= WHAT THE EXERCISE ASKS =
Scan the entries and state how many lines contain "below". Write no other text.

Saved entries
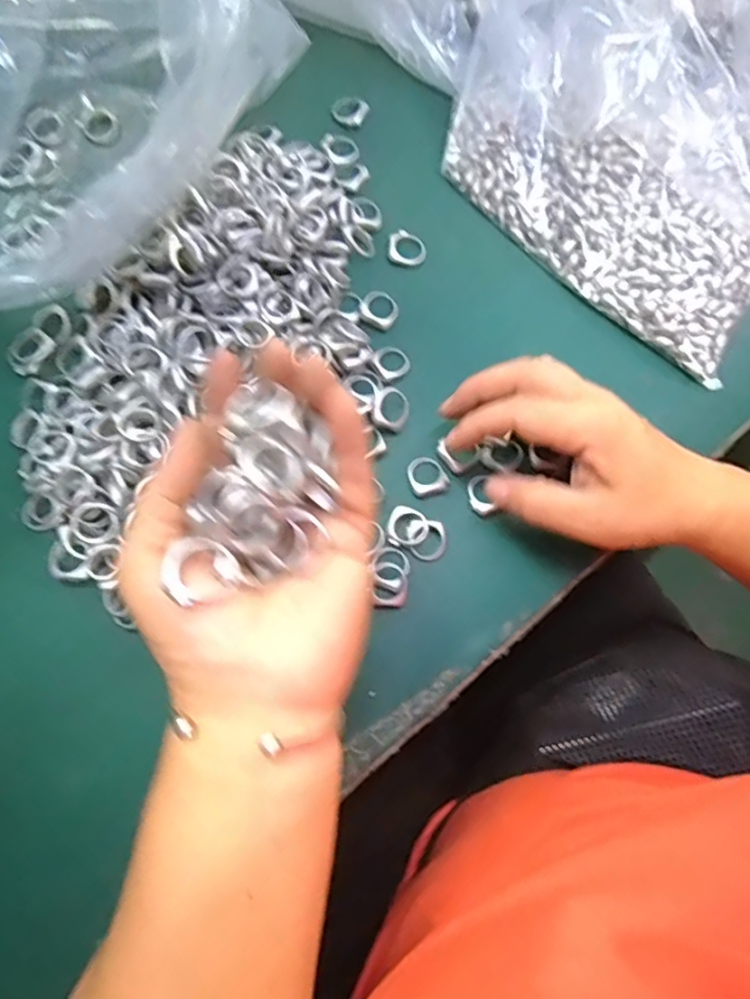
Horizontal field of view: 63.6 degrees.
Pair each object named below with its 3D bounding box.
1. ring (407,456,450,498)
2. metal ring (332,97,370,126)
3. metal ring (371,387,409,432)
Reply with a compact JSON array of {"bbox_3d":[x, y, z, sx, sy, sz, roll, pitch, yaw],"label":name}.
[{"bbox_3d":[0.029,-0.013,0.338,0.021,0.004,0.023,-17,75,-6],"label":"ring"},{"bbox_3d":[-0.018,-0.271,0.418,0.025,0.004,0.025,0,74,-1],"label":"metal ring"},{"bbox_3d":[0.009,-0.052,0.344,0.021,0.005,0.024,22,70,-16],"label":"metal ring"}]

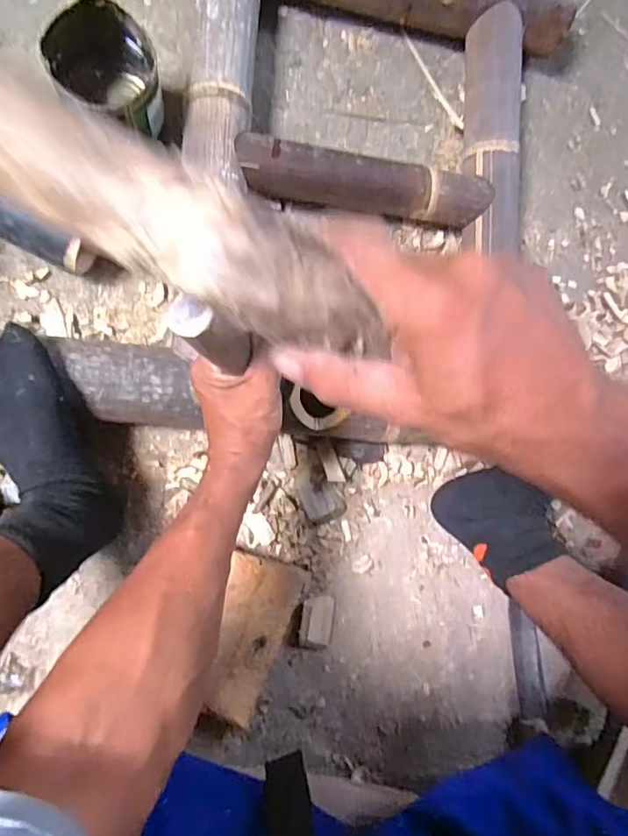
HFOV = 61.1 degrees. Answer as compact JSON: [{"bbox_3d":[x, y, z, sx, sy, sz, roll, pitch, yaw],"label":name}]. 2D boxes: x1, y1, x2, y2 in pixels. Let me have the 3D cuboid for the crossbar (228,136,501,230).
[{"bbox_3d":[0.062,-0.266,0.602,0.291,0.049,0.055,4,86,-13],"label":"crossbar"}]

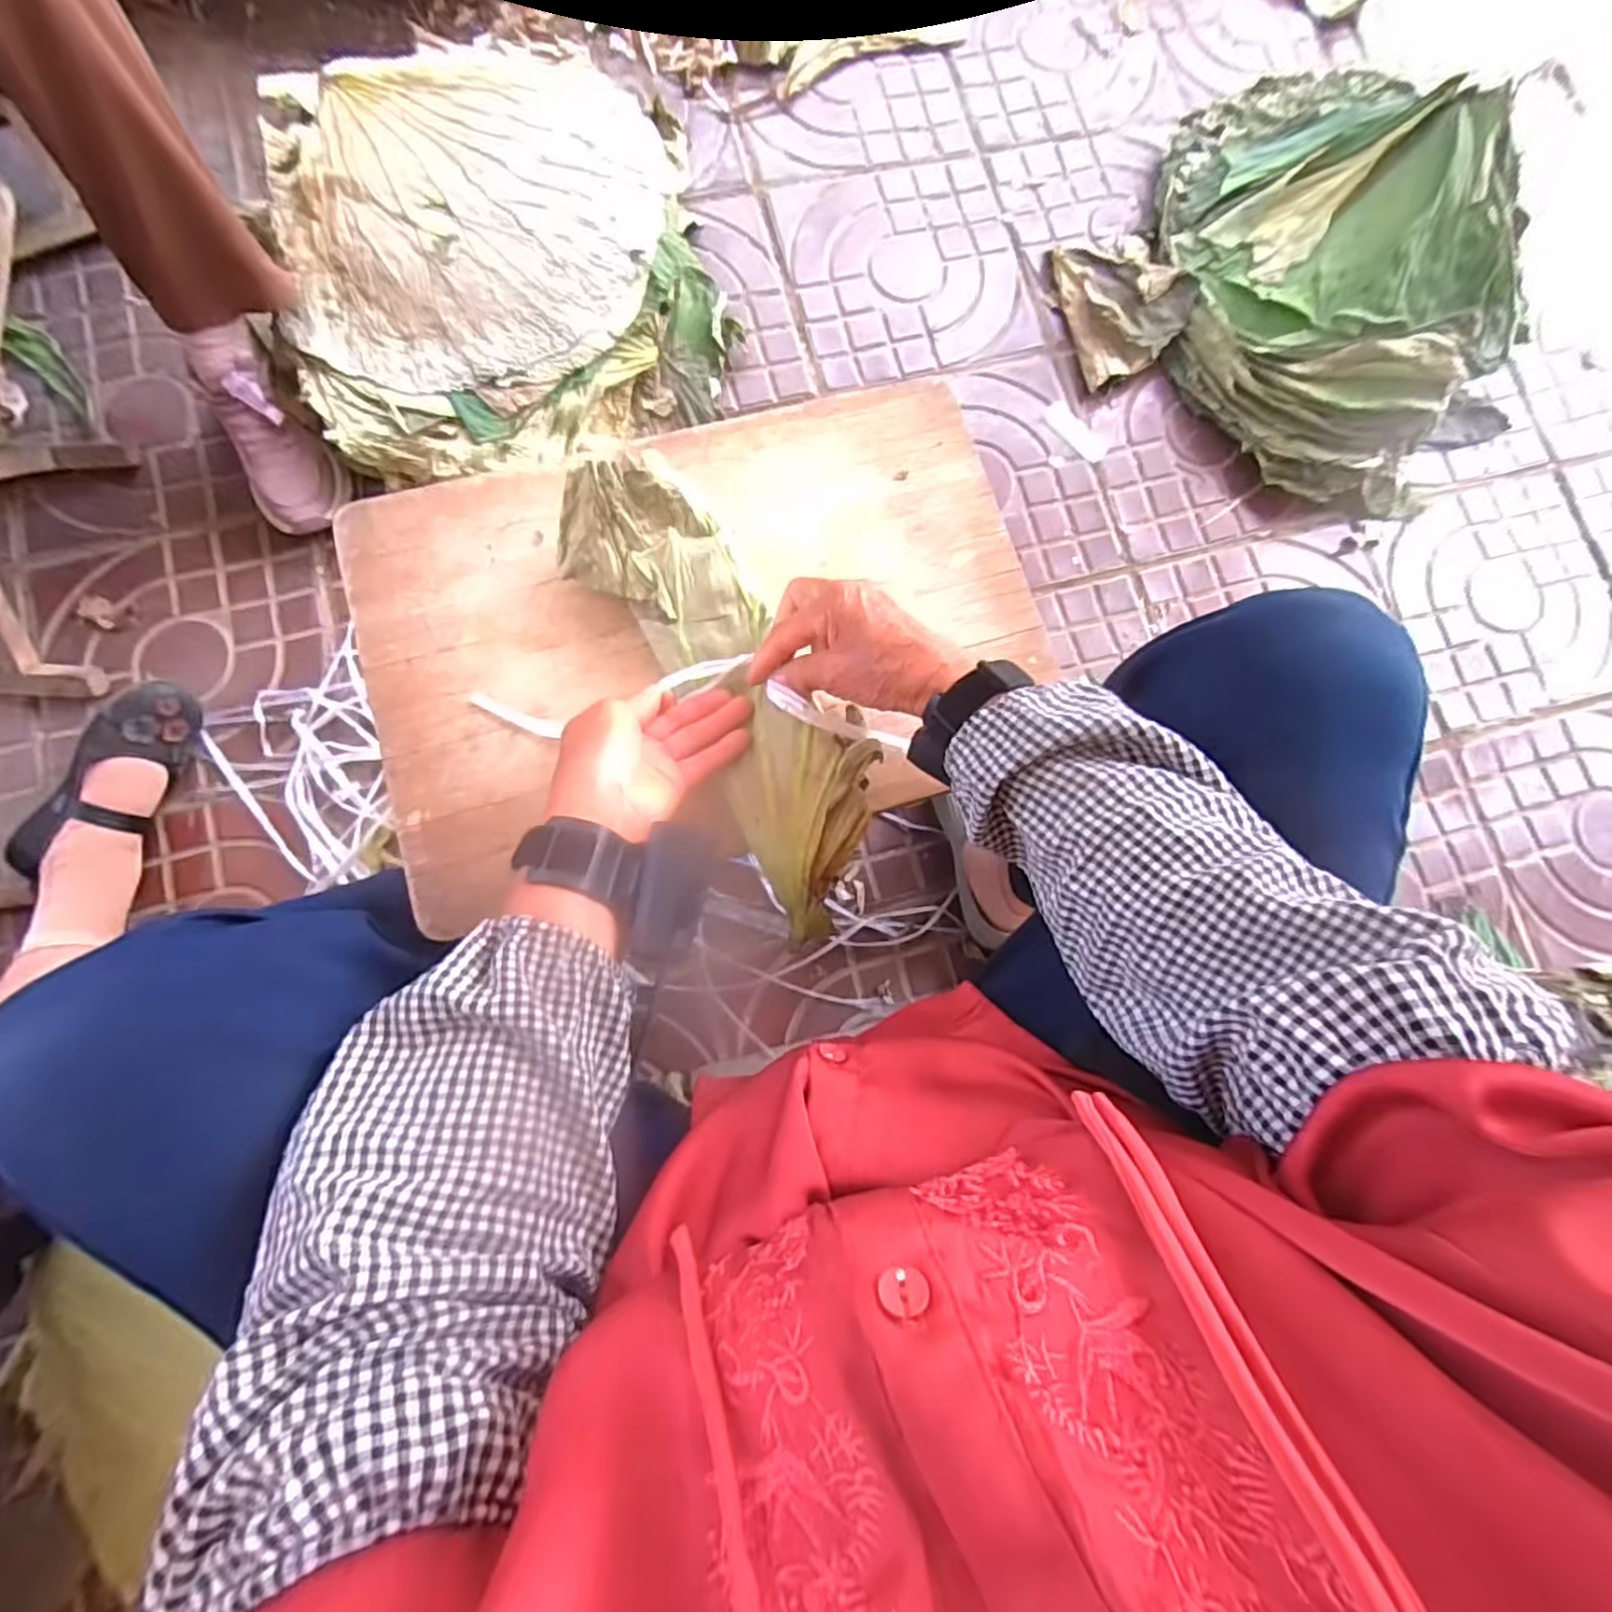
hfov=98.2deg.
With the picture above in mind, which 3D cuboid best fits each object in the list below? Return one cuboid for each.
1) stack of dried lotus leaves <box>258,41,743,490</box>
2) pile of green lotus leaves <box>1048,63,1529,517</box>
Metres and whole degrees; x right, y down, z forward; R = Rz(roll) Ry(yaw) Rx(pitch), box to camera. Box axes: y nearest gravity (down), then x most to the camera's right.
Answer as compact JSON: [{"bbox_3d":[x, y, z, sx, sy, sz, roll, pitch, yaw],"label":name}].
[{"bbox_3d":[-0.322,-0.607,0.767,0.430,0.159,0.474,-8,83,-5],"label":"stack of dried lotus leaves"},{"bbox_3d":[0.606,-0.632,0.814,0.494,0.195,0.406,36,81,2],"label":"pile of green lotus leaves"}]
---
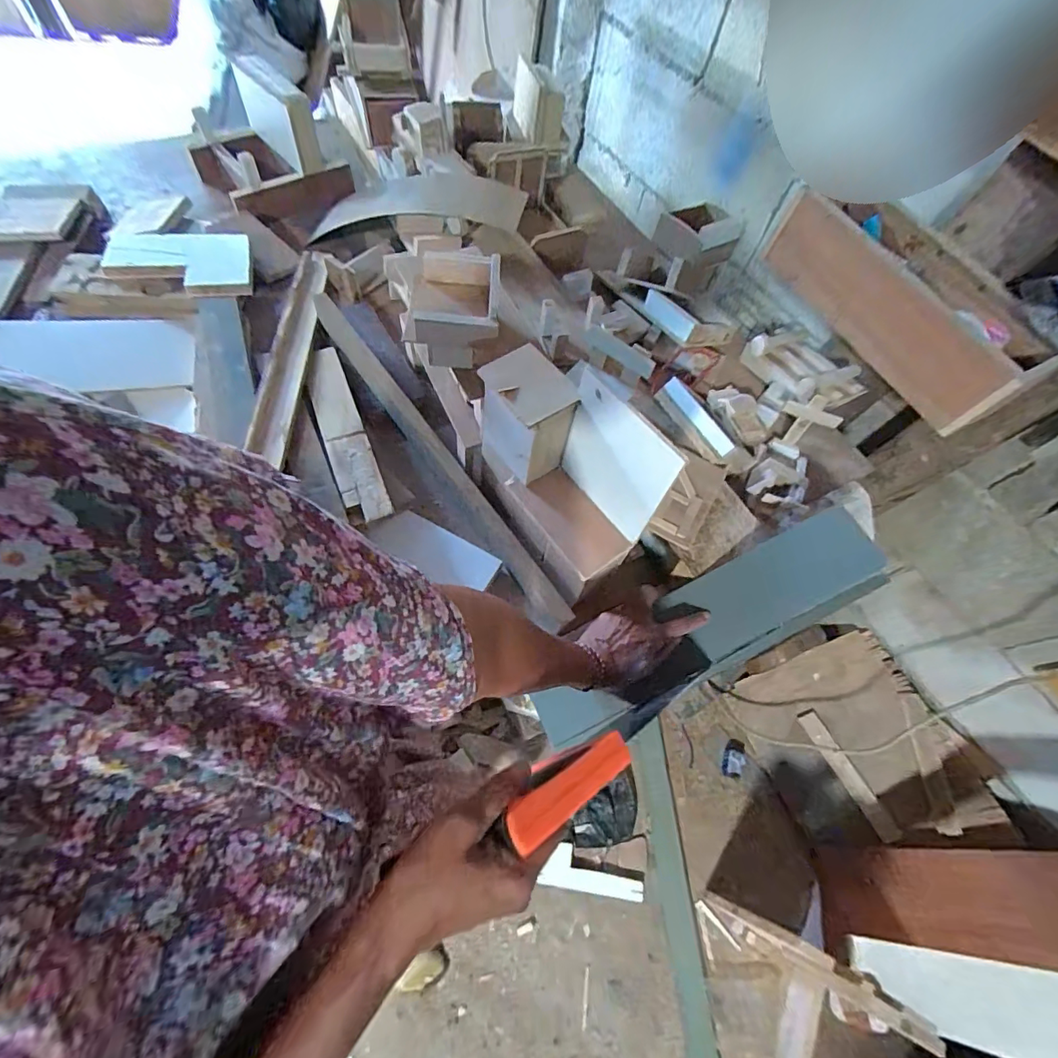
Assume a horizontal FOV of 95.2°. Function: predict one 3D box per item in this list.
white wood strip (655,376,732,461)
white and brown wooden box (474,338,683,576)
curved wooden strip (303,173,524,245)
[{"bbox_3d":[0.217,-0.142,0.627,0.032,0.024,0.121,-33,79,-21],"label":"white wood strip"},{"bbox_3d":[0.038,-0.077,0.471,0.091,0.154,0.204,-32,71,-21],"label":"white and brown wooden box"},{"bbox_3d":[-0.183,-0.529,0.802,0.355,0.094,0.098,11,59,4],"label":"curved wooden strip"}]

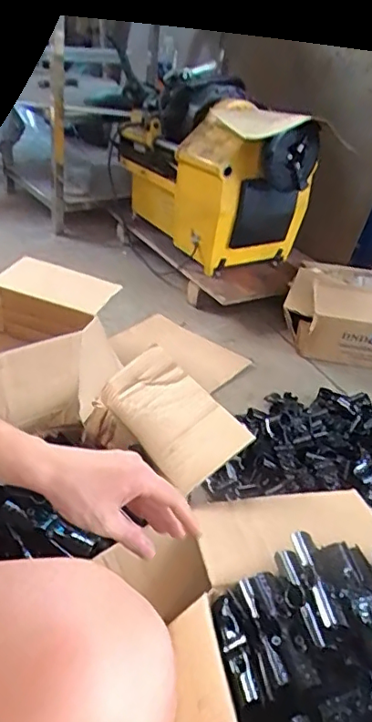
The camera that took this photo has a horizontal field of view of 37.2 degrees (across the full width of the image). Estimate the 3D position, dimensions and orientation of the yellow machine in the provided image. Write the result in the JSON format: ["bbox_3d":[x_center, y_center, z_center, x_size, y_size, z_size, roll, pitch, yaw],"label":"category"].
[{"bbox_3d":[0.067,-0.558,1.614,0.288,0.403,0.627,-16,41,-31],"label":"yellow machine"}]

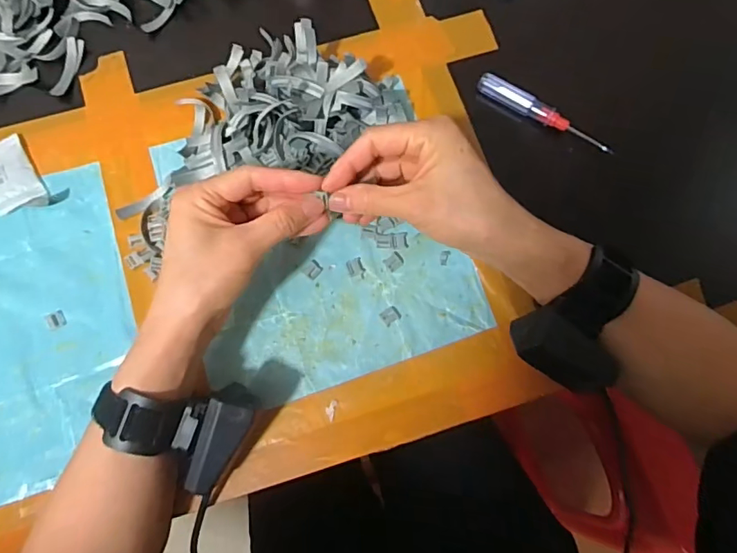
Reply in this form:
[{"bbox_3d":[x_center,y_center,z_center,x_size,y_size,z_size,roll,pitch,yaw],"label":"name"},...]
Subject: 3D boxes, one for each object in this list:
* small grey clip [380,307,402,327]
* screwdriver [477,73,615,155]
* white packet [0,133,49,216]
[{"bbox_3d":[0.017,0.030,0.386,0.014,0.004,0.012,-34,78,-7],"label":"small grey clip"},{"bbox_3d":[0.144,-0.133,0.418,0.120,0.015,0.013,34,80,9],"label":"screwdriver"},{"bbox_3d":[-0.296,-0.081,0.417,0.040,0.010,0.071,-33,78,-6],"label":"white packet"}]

= EXERCISE SOLUTION =
2